College of Real Estate CORE Difference of Loan and Mortgage LoanLoan and mortgage loan agreements vary significantly, depending on the type of loan and its terms. Most agreements clearly define who the lender(s) and borrower is, what the interest rate or APR is, how much must be paid and when, and what happens if the borrower fails to repay the loan in the agreed upon time. According to What Businesses Can Do Without Money, “A loan may be payable on demand (a demand loan), in equal monthly installments (an installment loan), or it may be good until further notice or due at maturity (a time loan).” Most federal securities laws do not apply to loans.

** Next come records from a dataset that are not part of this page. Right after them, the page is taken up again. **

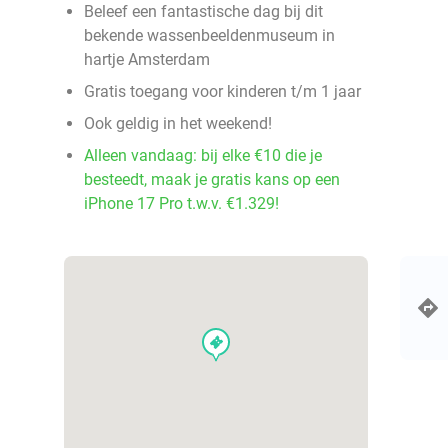
Beleef een fantastische dag bij dit
bekende wassenbeeldenmuseum in
hartje Amsterdam
Gratis toegang voor kinderen t/m 1 jaar
Ook geldig in het weekend!
Alleen vandaag: bij elke €10 die je
besteedt, maak je gratis kans op een
iPhone 17 Pro t.w.v. €1.329!
events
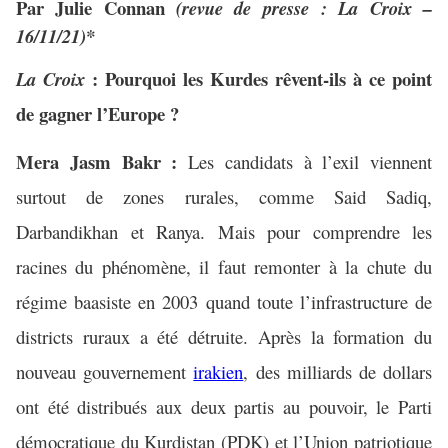
Par Julie Connan
(revue de presse : La Croix –
16/11/21)*
: Pourquoi les Kurdes rêvent-ils à ce point
La Croix
de gagner l’Europe ?
Mera Jasm Bakr :
Les candidats à l’exil viennent
surtout de zones rurales, comme Said Sadiq,
Darbandikhan et Ranya. Mais pour comprendre les
racines du phénomène, il faut remonter à la chute du
régime baasiste en 2003 quand toute l’infrastructure de
districts ruraux a été détruite. Après la formation du
nouveau gouvernement
irakien
, des milliards de dollars
ont été distribués aux deux partis au pouvoir, le Parti
démocratique du Kurdistan (PDK) et l’Union patriotique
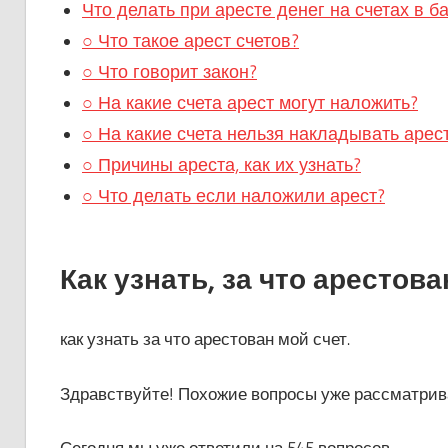
Что делать при аресте денег на счетах в 
○ Что такое арест счетов?
○ Что говорит закон?
○ На какие счета арест могут наложить?
○ На какие счета нельзя накладывать арес
○ Причины ареста, как их узнать?
○ Что делать если наложили арест?
Как узнать, за что арестова
как узнать за что арестован мой счет.
Здравствуйте! Похожие вопросы уже рассматрива
Сегодня мы уже ответили на 545 вопросов .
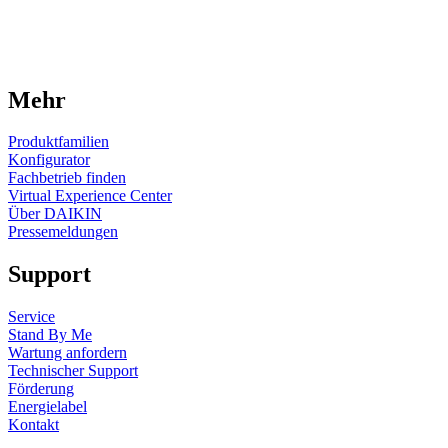
Mehr
Produktfamilien
Konfigurator
Fachbetrieb finden
Virtual Experience Center
Über DAIKIN
Pressemeldungen
Support
Service
Stand By Me
Wartung anfordern
Technischer Support
Förderung
Energielabel
Kontakt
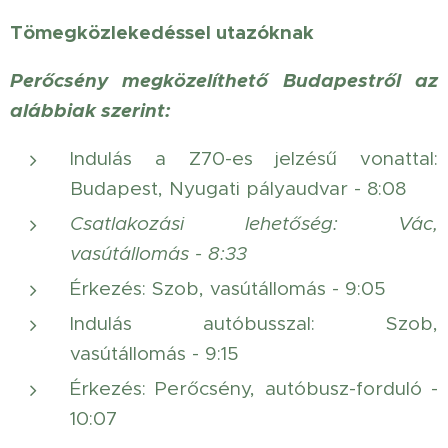
Tömegközlekedéssel utazóknak
Perőcsény megközelíthető Budapestről az
alábbiak szerint:
Indulás a Z70-es jelzésű vonattal:
Budapest, Nyugati pályaudvar - 8:08
Csatlakozási lehetőség: Vác,
vasútállomás - 8:33
Érkezés: Szob, vasútállomás - 9:05
Indulás autóbusszal: Szob,
vasútállomás - 9:15
Érkezés: Perőcsény, autóbusz-forduló -
10:07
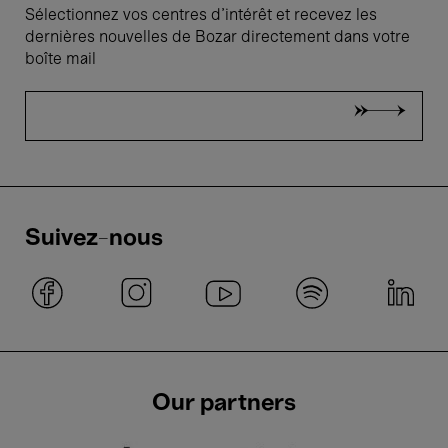
Sélectionnez vos centres d'intérêt et recevez les
dernières nouvelles de Bozar directement dans votre
boîte mail
Suivez-nous
Our partners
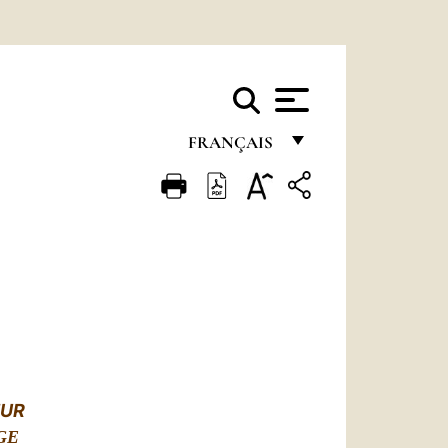
FRANÇAIS
FRANÇAIS
ENGLISH
ITALIANO
PORTUGUÊS
ESPAÑOL
DEUTSCH
EUR
POLSKI
GE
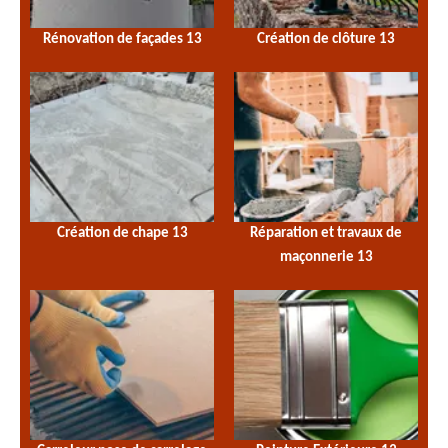
Rénovation de façades 13
Création de clôture 13
Création de chape 13
Réparation et travaux de
maçonnerie 13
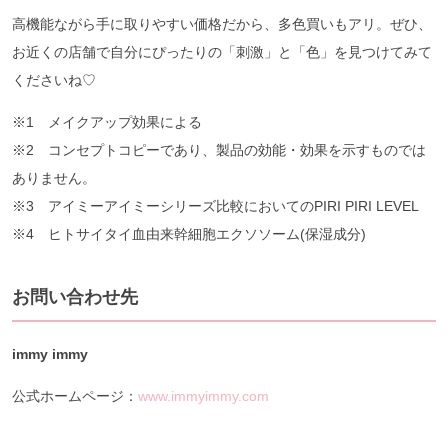
高機能ながら手に取りやすい価格だから、多色買いもアリ。ぜひ、
お近くの店舗で自分にぴったりの「刺激」と「色」を見つけてみて
くださいね♡
※1 メイクアップ効果による
※2 コンセプトコピーであり、製品の効能・効果を示すものでは
ありません。
※3 アイミーアイミーシリーズ比較においてのPIRI PIRI LEVEL
※4 ヒトサイタイ血由来幹細胞エクソソーム(保湿成分)
お問い合わせ先
immy immy
公式ホームページ：
www.immyimmy.com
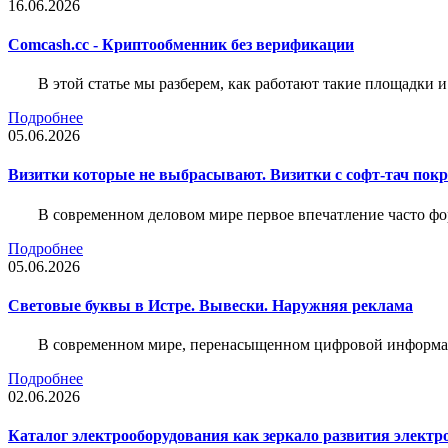
16.06.2026
Comcash.cc - Криптообменник без верификации
В этой статье мы разберем, как работают такие площадки и
Подробнее
05.06.2026
Визитки которые не выбрасывают. Визитки с софт-тач пок
В современном деловом мире первое впечатление часто фо
Подробнее
05.06.2026
Световые буквы в Истре. Вывески. Наружняя реклама
В современном мире, перенасыщенном цифровой информац
Подробнее
02.06.2026
Каталог электрооборудования как зеркало развития электр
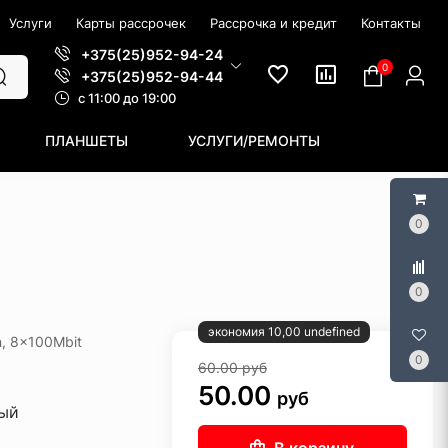
Услуги
Карты рассрочек
Рассрочка и кредит
Контакты
+375(25)952-94-24
0
+375(25)952-94-44
c 11:00 до 19:00
ПЛАНШЕТЫ
УСЛУГИ/РЕМОНТЫ
0
0
экономия 10,00 undefined
n, 8x100Mbit
0
60.00
руб
50.00
руб
ый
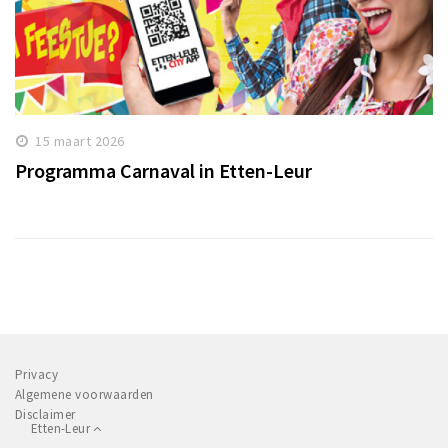
15 maart 2026
Programma Carnaval in Etten-Leur
Privacy
Algemene voorwaarden
Disclaimer
Etten-Leur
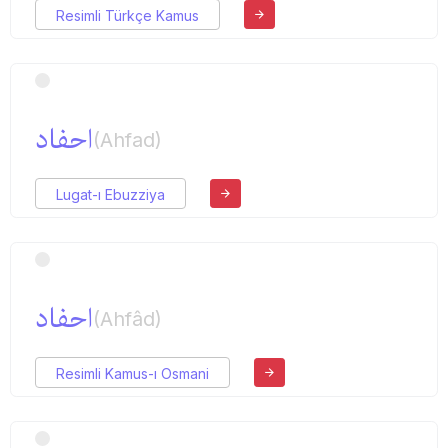
Resimli Türkçe Kamus
احفاد
(Ahfad)
Lugat-ı Ebuzziya
احفاد
(Ahfâd)
Resimli Kamus-ı Osmani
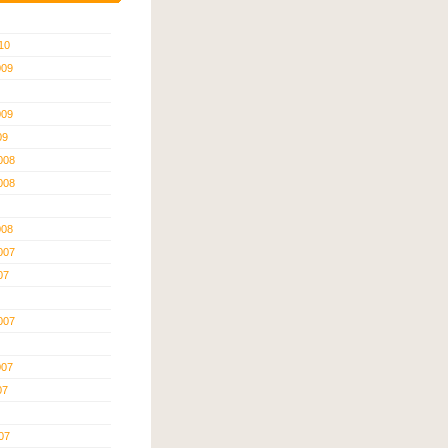
10
009
009
09
008
008
008
007
07
007
007
07
07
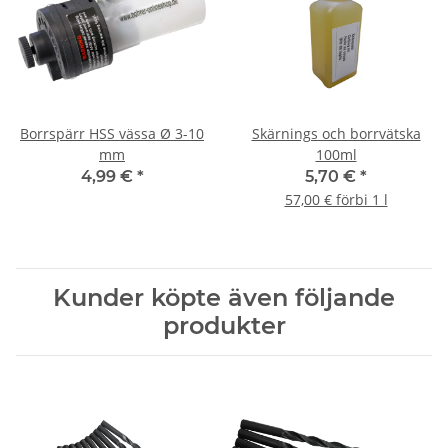
Borrspärr HSS vässa Ø 3-10
Skärnings och borrvätska
mm
100ml
4,99 €
*
5,70 €
*
57,00 € förbi 1 l
Kunder köpte även följande
produkter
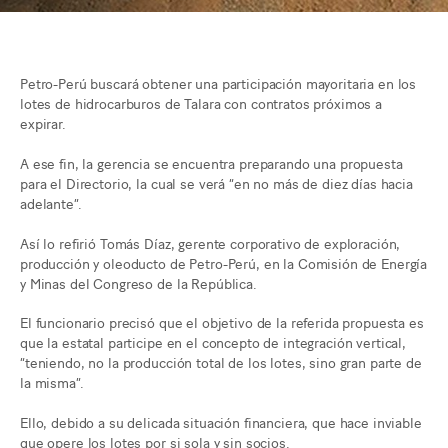
Petro-Perú buscará obtener una participación mayoritaria en los
lotes de hidrocarburos de Talara con contratos próximos a
expirar.
A ese fin, la gerencia se encuentra preparando una propuesta
para el Directorio, la cual se verá “en no más de diez días hacia
adelante”.
Así lo refirió Tomás Díaz, gerente corporativo de exploración,
producción y oleoducto de Petro-Perú, en la Comisión de Energía
y Minas del Congreso de la República.
El funcionario precisó que el objetivo de la referida propuesta es
que la estatal participe en el concepto de integración vertical,
“teniendo, no la producción total de los lotes, sino gran parte de
la misma”.
Ello, debido a su delicada situación financiera, que hace inviable
que opere los lotes por si sola y sin socios.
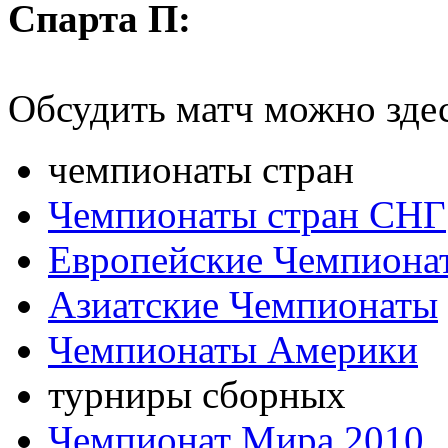
Спарта П:
Обсудить матч можно зде
чемпионаты стран
Чемпионаты стран СНГ
Европейские Чемпиона
Азиатские Чемпионаты
Чемпионаты Америки
турниры сборных
Чемпионат Мира 2010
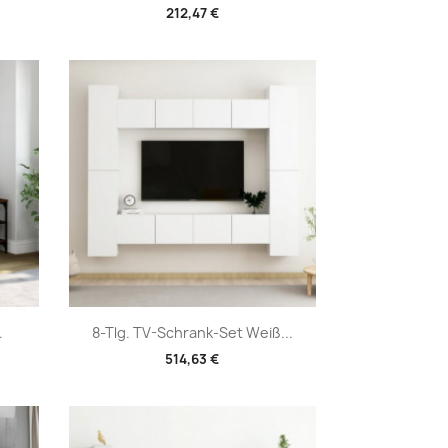
212,47 €
Vorschau

.
8-Tlg. TV-Schrank-Set Weiß...
514,63 €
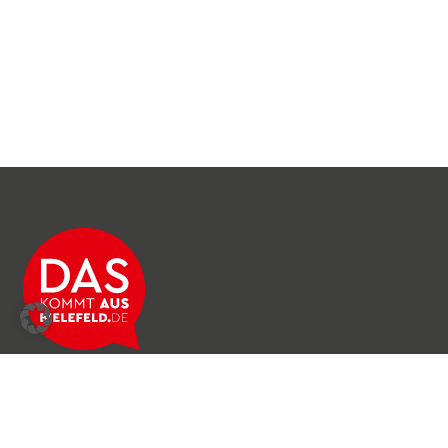
Über das Netzwerk
Unser Team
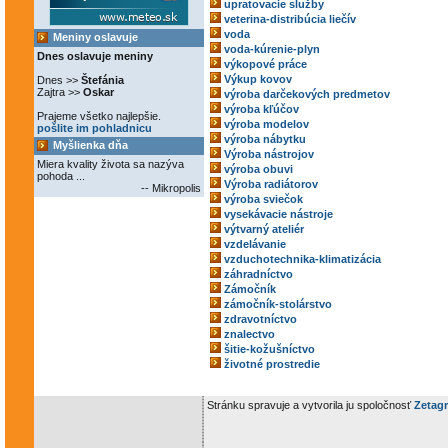
upratovacie služby
veterina-distribúcia liečív
voda
Meniny oslavuje
voda-kúrenie-plyn
Dnes oslavuje meniny
výkopové práce
Výkup kovov
Dnes >>
Štefánia
Zajtra >>
Oskar
výroba darčekových predmetov
výroba kľúčov
Prajeme všetko najlepšie.
výroba modelov
pošlite im pohladnicu
výroba nábytku
Myšlienka dňa
Výroba nástrojov
Miera kvality života sa nazýva
výroba obuvi
pohoda ...
Výroba radiátorov
-- Mikropolis
výroba sviečok
vysekávacie nástroje
výtvarný ateliér
vzdelávanie
vzduchotechnika-klimatizácia
záhradníctvo
Zámočník
zámočník-stolárstvo
zdravotníctvo
znalectvo
šitie-kožušníctvo
životné prostredie
Stránku spravuje a vytvorila ju spoločnosť
Zetagr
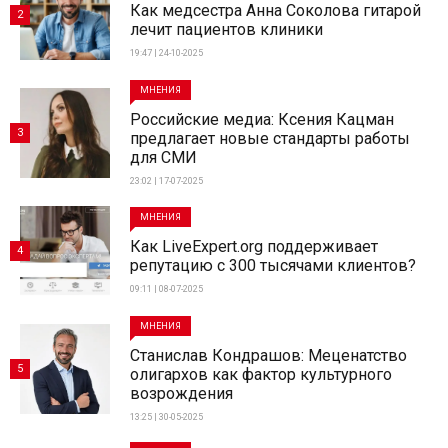
Как медсестра Анна Соколова гитарой
2
лечит пациентов клиники
19:47 | 24-10-2025
МНЕНИЯ
Российские медиа: Ксения Кацман
3
предлагает новые стандарты работы
для СМИ
23:02 | 17-07-2025
МНЕНИЯ
Как LiveExpert.org поддерживает
4
репутацию с 300 тысячами клиентов?
09:11 | 08-07-2025
МНЕНИЯ
Станислав Кондрашов: Меценатство
5
олигархов как фактор культурного
возрождения
13:25 | 30-05-2025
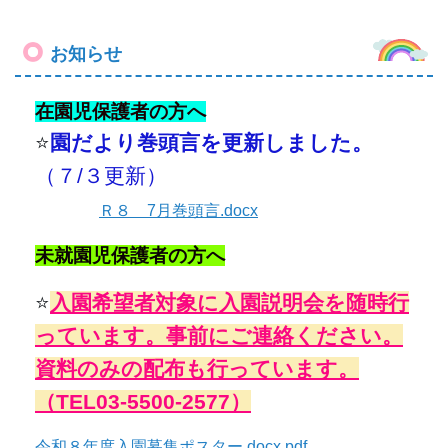
お知らせ
在園児保護者の方へ
⭐
園だより
巻頭言を更新しました。
（７/３
更新）
Ｒ８ 7月巻頭言.docx
未就園児保護者の方へ
⭐
入園希望者対象に入園説明会を随時行
っています。
事前にご連絡ください。
資料のみの配布も行っています。
（TEL03-5500-2577）
令和８年度入園募集ポスター.docx.pdf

There are two major types of loan agreements: bilateral agreements, which involve two parties (or three in the case of a deed of trust), and syndicated loan agreements, which involve an agreement across multiple parties. Bilateral loan agreements are the most common type, are relatively straightforward to negotiate, and involve the borrower and a lender. Syndicated loan agreements take place between multiple lenders to make it safer for all involved, but require a pooling of funds from each party.

 

Now, you may be asking How Loans and Mortgages Are Taxed?

College of Real Estate CORE Difference of Loan and Mortgage MortgagesLoans are not considered income. They are a form of debt. Borrowers do not pay taxes on the money they receive from loans, and transfers made to these loans do not reduce the borrower’s income or cost of living expenses. Similarly, lenders don’t deduct amounts paid as loan interest as expenses. Interest paid by borrowers is deductible, while interest generated by lenders can be considered with other income sources when calculating taxes.

If the loan has been canceled before repayment, the IRS considers the debtor to have income from that loan. This is more complicated when multiple loans are involved, so we will cover cancellation of debt (COD) income for debt relief in greater detail later in this chapter.

Current homeowners are able to deduct their mortgage insurance premiums as a tax write-off, but this perk is set to expire in 2014. There is no evidence of Congress reversing this rule.

Those looking for a loan should be aware of predatory lending practices. These deceptive and sometimes fraudulent practices have been proven to harm borrowers in the 2008 subprime mortgage crisis. Mortgage fraud played a key role in the 2008 subprime mortgage crisis.